In this book, Bisseling introduces, in a friendly style, the BSP programming model and the use of the BSPlib library. Bisseling also discusses the implementation and performance analysis of some well-known algorithms using BSP. The work is intended to be used as a textbook for a course on parallel programming of numerical algorithms for upper-level undergraduates, graduate students, and researchers. No previous experience in parallel programming is required, although some knowledge of a high-level language such as C is needed.

The book is comprised of four chapters, followed by three appendices. Chapter 1 is devoted to a general introduction to BSP, with some consideration given to calculating the computational cost of a BSP algorithm and to providing examples of how to build and run a BSP program. Some bibliographic notes that will help the reader find more information are included.

The remaining chapters are devoted to the parallelization of three different, well-known scientific applications. Performance numbers for real systems, extensive bibliographic notes, and several exercises and programming projects are included. Chapter 2 presents a BSP implementation for the widely known LU decomposition. A sequential implementation and its computational cost are shown before proceeding to the development and refinement of a parallel version.

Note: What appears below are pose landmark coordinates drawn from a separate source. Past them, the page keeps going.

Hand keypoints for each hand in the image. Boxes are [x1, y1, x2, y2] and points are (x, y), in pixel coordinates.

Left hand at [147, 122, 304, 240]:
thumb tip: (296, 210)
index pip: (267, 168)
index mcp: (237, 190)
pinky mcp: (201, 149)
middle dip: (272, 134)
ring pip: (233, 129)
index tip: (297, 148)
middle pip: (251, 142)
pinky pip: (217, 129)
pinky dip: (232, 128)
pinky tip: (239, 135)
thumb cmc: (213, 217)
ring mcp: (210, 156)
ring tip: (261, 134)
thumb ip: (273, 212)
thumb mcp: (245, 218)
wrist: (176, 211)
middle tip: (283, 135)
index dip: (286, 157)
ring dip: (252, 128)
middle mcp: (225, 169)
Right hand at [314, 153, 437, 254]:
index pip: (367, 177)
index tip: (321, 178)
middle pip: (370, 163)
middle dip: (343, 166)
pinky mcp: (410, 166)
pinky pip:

Much effort is also devoted to calculating the cost of the parallel version, an approach that is not very common in books devoted to presenting a parallel programming model. The chapter concludes with some performance figures on a Cray T3E. Chapter 3 studies in detail the fast Fourier transform algorithm, giving the recursive and nonrecursive sequential solutions to the problem and the parallel algorithm. Chapter 4 studies the sparse-vector matrix multiplication problem, paying special attention to the data distribution in order to reduce remote accesses during the parallel execution of the algorithm. Some performance results for a Beowulf cluster are also shown.

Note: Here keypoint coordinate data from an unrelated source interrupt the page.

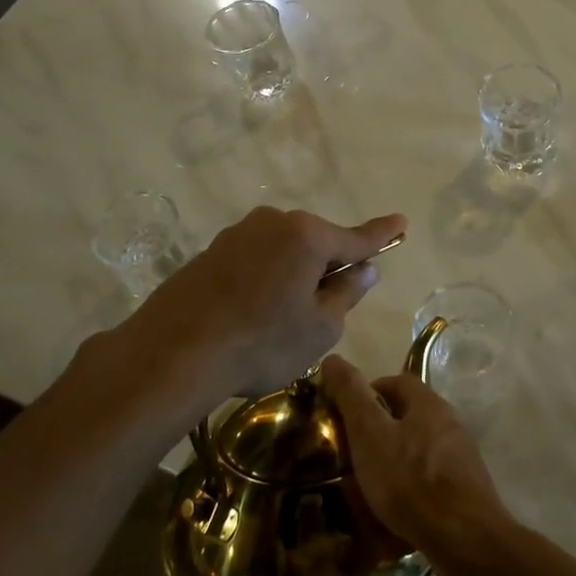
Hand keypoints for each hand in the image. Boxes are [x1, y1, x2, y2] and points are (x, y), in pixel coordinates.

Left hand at [123, 206, 404, 401]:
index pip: (356, 238)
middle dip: (327, 267)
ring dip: (293, 275)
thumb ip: (346, 293)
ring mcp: (237, 235)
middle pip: (316, 243)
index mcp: (307, 236)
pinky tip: (250, 315)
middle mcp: (272, 223)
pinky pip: (254, 261)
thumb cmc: (261, 342)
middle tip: (327, 308)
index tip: (402, 222)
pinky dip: (263, 281)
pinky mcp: (209, 253)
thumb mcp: (320, 328)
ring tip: (281, 320)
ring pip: (282, 252)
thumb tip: (363, 269)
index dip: (382, 235)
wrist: (173, 353)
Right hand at [322, 356, 513, 575]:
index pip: (395, 382)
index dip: (367, 393)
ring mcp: (460, 458)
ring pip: (416, 450)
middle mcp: (448, 423)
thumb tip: (332, 359)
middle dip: (377, 432)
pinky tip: (391, 514)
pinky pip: (427, 481)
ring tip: (365, 487)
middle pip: (407, 416)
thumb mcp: (370, 434)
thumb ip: (351, 396)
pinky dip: (407, 490)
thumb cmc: (411, 481)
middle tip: (349, 455)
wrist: (465, 540)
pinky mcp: (464, 490)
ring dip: (391, 463)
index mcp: (428, 403)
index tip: (343, 416)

The three applications considered are appropriate examples for describing the structured parallel programming model used by BSP. Although it is not the main goal of the book, it would have been useful to have an example on how to program BSP with a more irregular application, where the mapping to the synchronized supersteps programming model is not so clear.

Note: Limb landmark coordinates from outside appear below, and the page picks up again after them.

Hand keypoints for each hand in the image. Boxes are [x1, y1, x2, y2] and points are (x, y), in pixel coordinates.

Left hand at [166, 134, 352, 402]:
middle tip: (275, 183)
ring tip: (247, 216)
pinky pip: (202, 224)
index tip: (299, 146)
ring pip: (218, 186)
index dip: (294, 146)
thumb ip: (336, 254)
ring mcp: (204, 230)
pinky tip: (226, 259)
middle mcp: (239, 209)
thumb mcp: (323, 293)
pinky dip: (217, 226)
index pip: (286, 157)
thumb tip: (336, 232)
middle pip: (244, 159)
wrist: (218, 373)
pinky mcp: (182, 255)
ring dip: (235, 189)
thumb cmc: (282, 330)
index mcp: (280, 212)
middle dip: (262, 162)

The material covered in the appendices includes some auxiliary functions needed to run the examples of the book, a quick reference guide to BSPlib, and an interesting appendix that shows how to develop structured parallel programming using the message passing interface (MPI) instead of BSPlib.

As stated above, the cost analysis of the solutions is an important part of this volume, although it is not necessary to have an in-depth understanding of the details to learn how to develop parallel versions of sequential, scientific algorithms. The book is carefully written and edited. It is an excellent starting point for learning how to write well-structured, parallel scientific programs.